What is expected: Leave out the pictures and retype, exactly, the lines below from the line with "Mexican Cola och Ben & Jerry's One Love." up to and including the line with "Saiba mais sobre", nothing more.

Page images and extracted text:

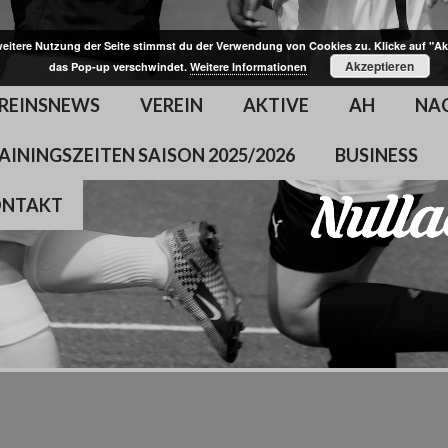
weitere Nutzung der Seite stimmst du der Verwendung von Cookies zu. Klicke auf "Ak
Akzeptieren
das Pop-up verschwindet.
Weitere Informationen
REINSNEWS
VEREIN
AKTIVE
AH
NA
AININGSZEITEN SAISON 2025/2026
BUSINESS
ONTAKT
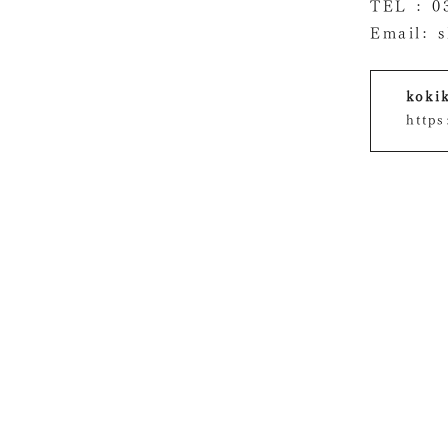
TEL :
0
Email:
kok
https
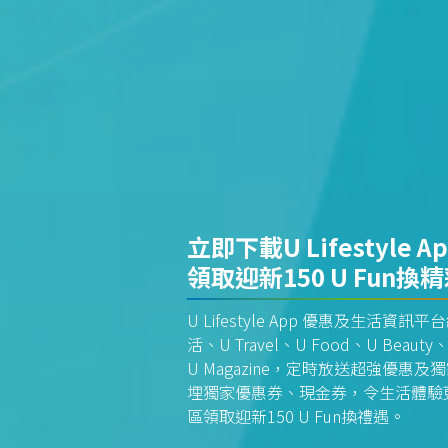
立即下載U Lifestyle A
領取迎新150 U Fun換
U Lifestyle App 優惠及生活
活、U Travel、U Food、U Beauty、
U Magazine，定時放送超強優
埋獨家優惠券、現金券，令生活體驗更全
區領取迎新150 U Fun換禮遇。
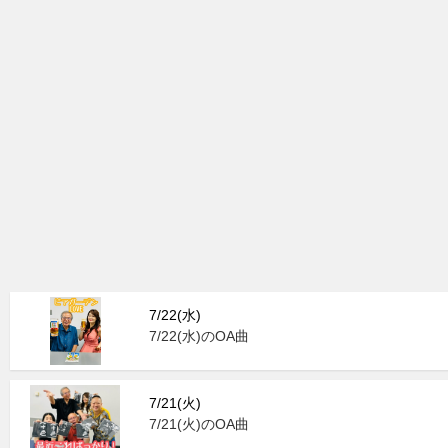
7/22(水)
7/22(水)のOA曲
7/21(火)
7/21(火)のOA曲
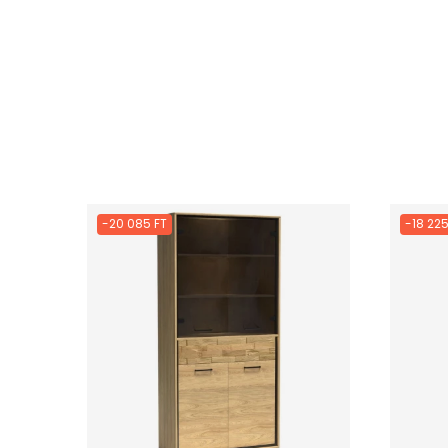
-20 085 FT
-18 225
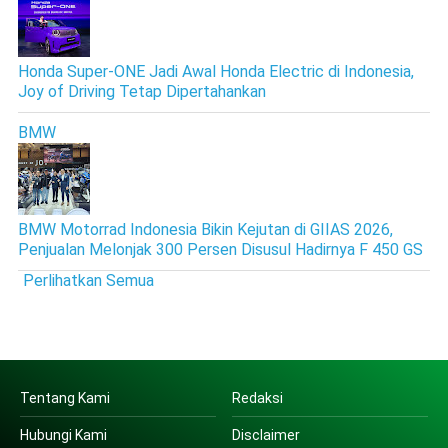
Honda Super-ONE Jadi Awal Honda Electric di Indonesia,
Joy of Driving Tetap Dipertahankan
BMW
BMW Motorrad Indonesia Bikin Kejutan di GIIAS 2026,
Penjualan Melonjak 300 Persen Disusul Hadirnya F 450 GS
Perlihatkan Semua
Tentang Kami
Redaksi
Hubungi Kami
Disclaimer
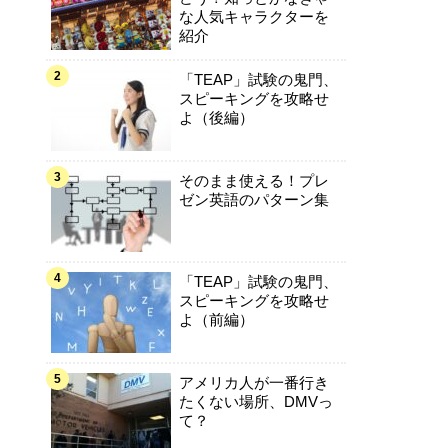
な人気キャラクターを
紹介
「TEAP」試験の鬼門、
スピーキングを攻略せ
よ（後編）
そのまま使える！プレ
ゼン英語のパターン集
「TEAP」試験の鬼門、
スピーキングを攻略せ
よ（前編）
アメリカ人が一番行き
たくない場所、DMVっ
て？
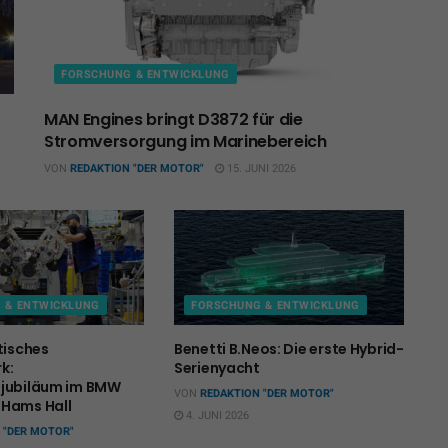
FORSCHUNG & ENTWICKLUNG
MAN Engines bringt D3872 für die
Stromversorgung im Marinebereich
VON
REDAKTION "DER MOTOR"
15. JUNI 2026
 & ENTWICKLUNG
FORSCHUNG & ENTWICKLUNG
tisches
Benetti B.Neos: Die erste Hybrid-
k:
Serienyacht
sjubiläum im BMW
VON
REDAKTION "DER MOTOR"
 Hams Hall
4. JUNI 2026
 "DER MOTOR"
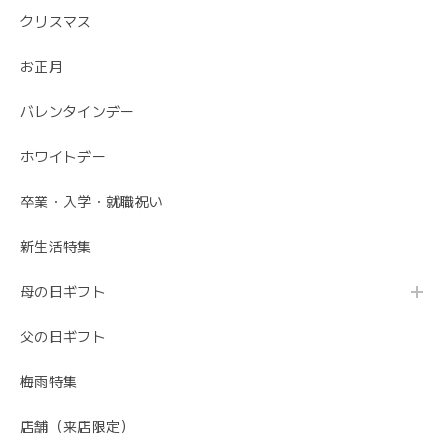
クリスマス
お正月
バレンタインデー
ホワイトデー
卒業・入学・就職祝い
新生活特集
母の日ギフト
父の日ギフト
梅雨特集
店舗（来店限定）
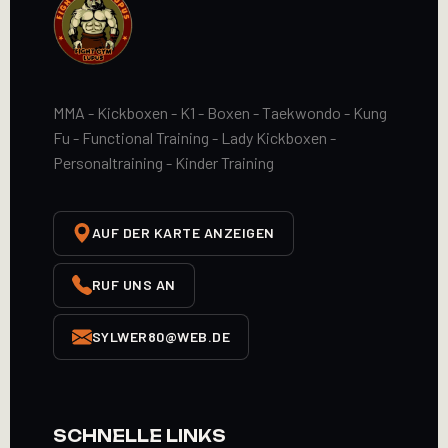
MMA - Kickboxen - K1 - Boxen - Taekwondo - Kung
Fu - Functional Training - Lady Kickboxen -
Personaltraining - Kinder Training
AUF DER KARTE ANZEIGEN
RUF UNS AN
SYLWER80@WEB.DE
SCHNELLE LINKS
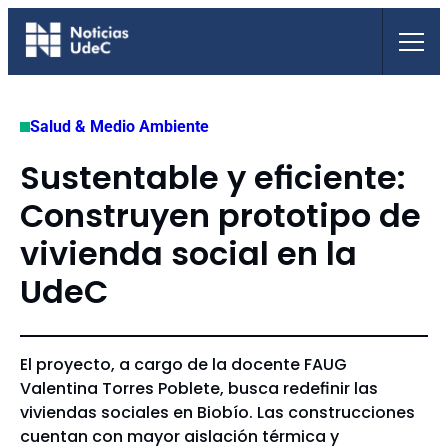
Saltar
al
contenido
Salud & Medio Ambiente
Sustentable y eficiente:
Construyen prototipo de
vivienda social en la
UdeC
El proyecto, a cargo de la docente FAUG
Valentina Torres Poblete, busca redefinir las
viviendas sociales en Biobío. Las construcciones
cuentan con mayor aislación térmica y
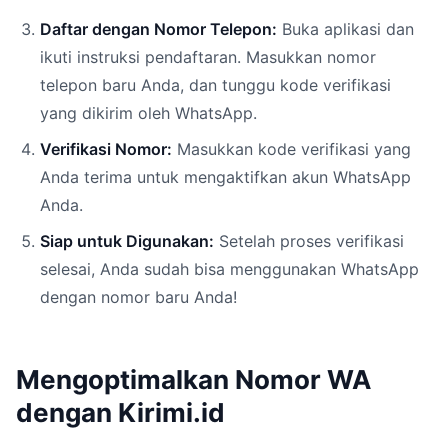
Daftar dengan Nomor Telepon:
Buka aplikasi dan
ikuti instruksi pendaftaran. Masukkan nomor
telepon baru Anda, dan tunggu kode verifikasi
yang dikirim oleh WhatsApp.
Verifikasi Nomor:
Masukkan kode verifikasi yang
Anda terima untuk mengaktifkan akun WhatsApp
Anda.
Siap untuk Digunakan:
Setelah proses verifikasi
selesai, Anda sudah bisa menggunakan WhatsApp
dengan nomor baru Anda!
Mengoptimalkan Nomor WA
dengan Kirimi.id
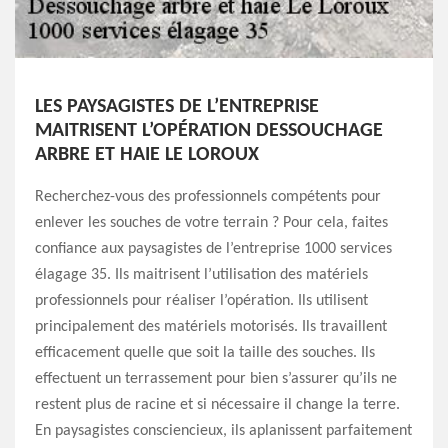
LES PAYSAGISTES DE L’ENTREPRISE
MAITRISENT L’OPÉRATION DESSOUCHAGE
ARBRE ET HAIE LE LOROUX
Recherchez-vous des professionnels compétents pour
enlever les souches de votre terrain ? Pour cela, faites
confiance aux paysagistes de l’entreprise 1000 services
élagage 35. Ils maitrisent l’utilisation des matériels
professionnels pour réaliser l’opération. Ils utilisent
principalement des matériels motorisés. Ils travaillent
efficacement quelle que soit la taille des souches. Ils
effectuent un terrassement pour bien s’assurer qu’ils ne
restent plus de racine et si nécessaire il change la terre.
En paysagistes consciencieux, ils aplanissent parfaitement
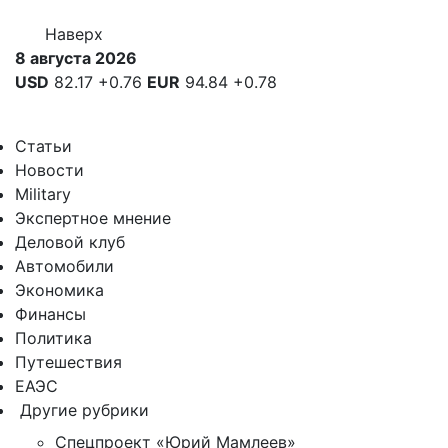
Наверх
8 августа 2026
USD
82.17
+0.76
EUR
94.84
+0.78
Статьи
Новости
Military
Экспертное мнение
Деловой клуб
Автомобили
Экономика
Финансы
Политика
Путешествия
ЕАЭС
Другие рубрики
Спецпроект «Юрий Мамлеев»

==

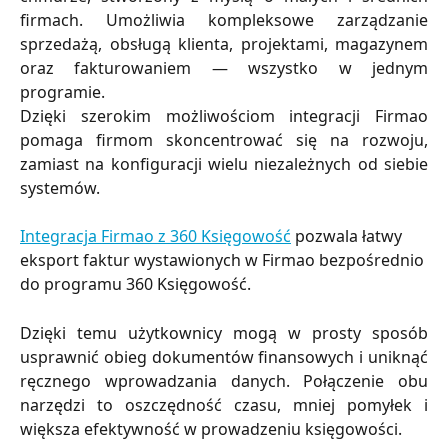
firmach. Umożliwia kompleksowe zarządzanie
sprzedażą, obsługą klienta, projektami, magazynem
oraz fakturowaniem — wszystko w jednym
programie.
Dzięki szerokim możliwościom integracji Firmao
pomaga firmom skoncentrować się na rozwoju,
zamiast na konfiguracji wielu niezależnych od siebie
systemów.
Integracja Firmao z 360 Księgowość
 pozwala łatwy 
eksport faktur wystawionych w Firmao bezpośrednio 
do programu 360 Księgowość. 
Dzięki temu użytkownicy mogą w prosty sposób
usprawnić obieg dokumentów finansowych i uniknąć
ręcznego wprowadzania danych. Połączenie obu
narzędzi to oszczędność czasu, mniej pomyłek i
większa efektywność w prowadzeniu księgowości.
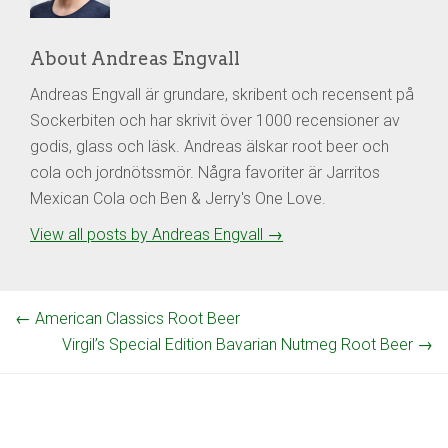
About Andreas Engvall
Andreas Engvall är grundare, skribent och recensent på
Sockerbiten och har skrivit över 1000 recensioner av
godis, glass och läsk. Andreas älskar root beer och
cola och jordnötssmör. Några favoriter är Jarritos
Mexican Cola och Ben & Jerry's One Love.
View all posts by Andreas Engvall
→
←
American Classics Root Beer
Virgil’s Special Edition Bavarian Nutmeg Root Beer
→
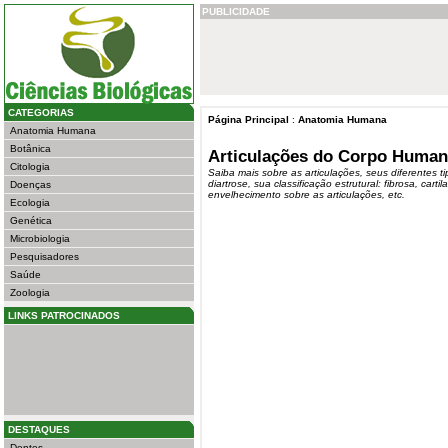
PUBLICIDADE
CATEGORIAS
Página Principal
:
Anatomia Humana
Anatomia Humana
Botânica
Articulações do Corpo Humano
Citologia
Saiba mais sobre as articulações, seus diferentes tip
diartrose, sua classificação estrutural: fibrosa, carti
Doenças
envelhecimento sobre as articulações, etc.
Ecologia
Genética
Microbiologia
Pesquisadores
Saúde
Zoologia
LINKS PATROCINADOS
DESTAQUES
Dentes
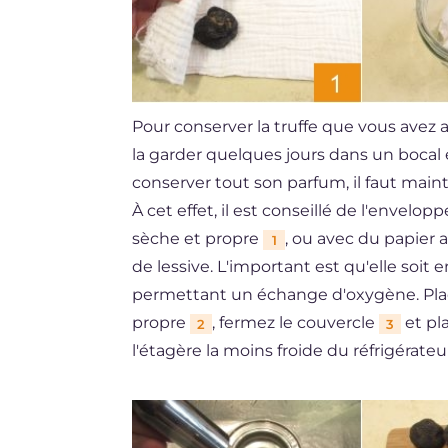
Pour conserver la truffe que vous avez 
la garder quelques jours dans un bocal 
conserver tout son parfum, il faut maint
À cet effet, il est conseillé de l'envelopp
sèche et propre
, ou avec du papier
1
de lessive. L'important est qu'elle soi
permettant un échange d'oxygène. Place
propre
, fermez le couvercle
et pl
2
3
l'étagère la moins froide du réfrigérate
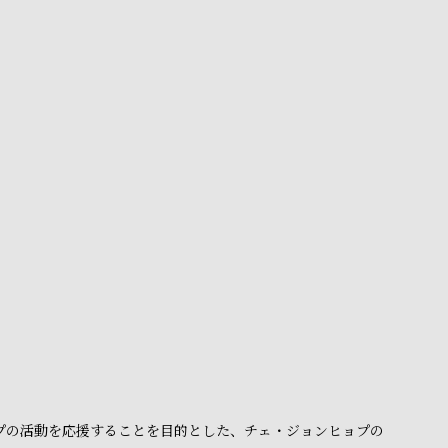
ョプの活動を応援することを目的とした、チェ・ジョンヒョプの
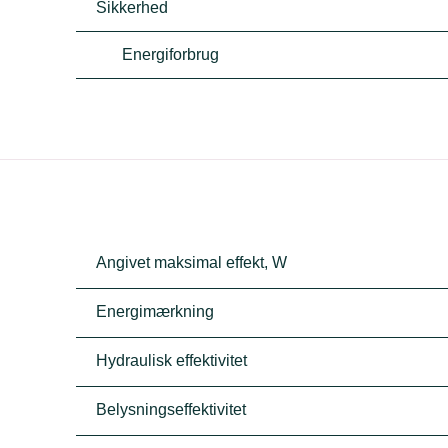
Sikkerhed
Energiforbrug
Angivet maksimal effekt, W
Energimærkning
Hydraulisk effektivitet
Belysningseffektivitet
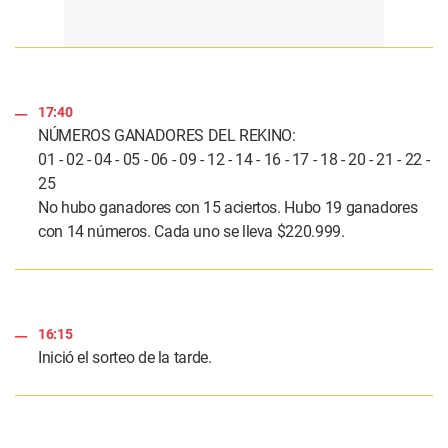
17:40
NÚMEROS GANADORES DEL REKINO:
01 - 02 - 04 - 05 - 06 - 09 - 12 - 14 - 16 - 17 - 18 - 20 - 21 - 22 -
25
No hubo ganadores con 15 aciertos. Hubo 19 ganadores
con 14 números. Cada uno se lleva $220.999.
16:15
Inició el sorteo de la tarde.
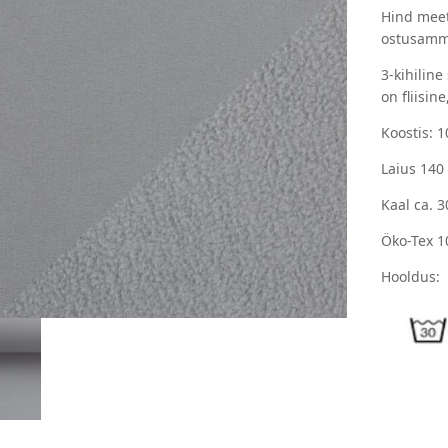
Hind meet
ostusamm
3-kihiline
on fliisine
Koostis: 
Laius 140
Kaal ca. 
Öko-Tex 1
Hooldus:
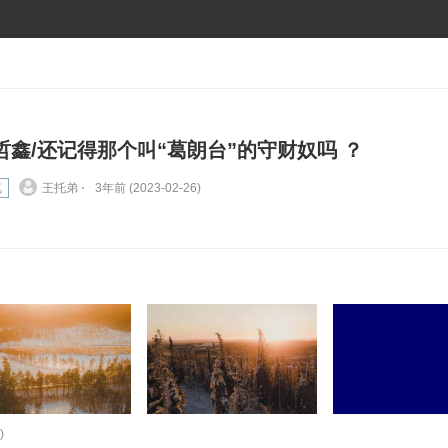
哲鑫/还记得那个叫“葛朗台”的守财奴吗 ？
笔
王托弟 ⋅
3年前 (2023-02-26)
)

--

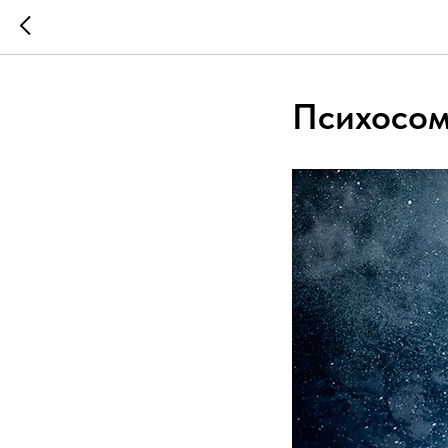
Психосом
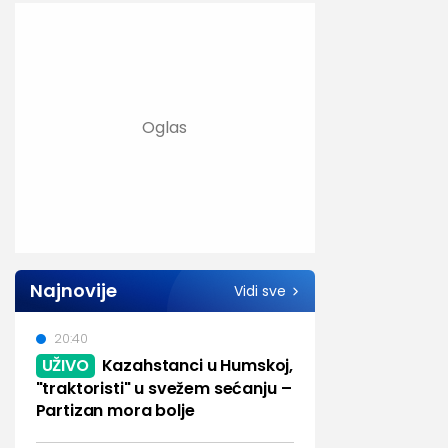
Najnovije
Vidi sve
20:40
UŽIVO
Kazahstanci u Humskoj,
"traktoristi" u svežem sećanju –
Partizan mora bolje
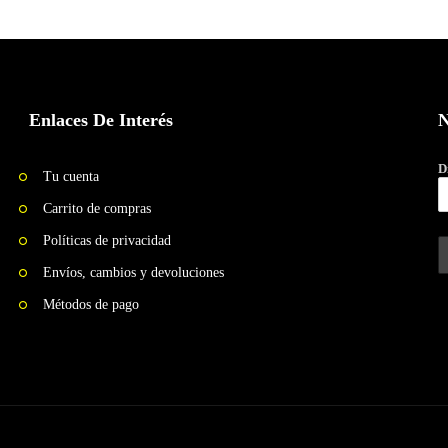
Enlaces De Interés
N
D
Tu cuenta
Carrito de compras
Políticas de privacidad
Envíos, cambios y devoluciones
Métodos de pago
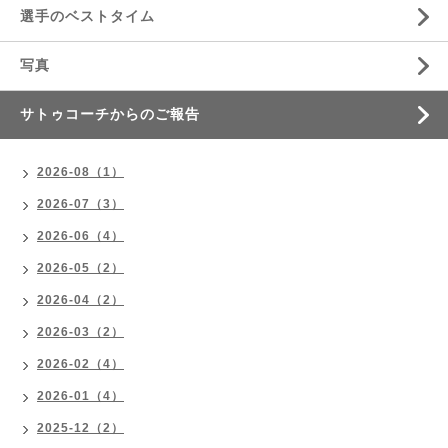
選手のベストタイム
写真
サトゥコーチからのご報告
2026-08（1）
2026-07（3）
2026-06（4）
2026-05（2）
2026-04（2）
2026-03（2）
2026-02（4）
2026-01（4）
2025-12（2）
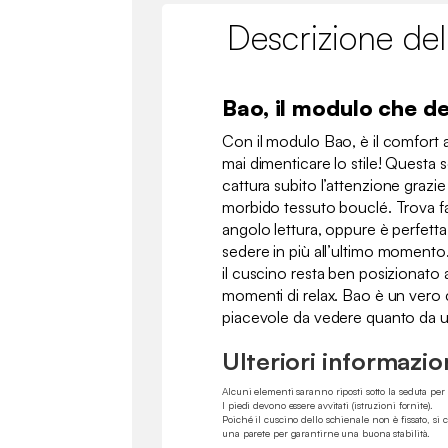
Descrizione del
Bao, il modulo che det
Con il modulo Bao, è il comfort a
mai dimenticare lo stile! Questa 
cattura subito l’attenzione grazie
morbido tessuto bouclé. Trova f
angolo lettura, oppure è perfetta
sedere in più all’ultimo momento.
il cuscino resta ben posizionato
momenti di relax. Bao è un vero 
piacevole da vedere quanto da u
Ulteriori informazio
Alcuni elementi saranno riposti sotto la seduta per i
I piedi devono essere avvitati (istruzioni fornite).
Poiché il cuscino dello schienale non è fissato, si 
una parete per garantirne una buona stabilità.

Task response:
Mexican Cola och Ben & Jerry's One Love.
View all posts by Andreas Engvall
→
←
American Classics Root Beer
Virgil’s Special Edition Bavarian Nutmeg Root Beer
→
PUBLICIDADE
CATEGORIAS
Página Principal
:
Anatomia Humana
Anatomia Humana
Botânica
Articulações do Corpo Humano
Citologia
Saiba mais sobre as articulações, seus diferentes tip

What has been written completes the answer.